Section 57 of the Criminal Justice and Courts Act 2015 came into force on 13 April 2015. Under Section 57, personal injury claims can be dismissed/struck out where the claimant has been found to be fundamentally dishonest in relation to either the primary claim or a related claim.
This is not an automatic procedure and any defendant will have to make an application to the court. Should the court be satisfied that on the balance of probabilities the claimant has been fundamentally dishonest in relation to the primary claim or a related claim, the court must dismiss the primary claim. However, the claimant will have the opportunity to try to persuade the court that the claim should not be dismissed. To do this, they must be able to show they would suffer a substantial injustice if the claim was dismissed.
‘Related claims’ includes references to a claimant who may have dishonestly supported the fraudulent claim of another, and as a result may have their own claim dismissed, whether honest or not.

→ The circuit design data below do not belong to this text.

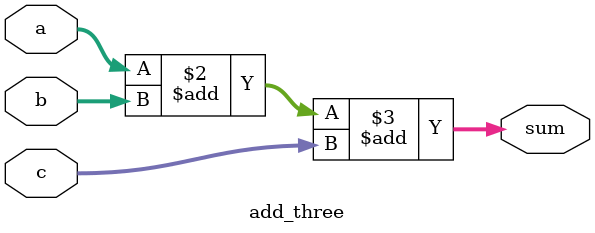
<source format=sv>
module add_three 
#(
    // Parameterized width for the inputs and output
    parameter BW = 8
)
(
    input logic [BW-1:0] a,
    input logic [BW-1:0] b,
    input logic [BW-1:0] c,
    output logic [BW:0] sum
);

    always_comb begin
        sum = a + b + c; // Adding 3 to the sum of a, b, and c
    end
endmodule

</source>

In relation to costs in these circumstances, the court must deduct the amount recorded (the court’s order dismissing the claim must record the amount of damages that the court would have awarded to the claimant in respect of the primary claim but for the dismissal of the claim) from the amount which it would otherwise order the claimant to pay in respect of costs incurred by the defendant.
It may of course be difficult to assess the true value of a claim at an early stage in the proceedings and it remains to be seen how the court will tackle that issue. In any event, claimant solicitors will need to ensure their clients are aware of the implications of a finding of fundamental dishonesty from the outset of the claim.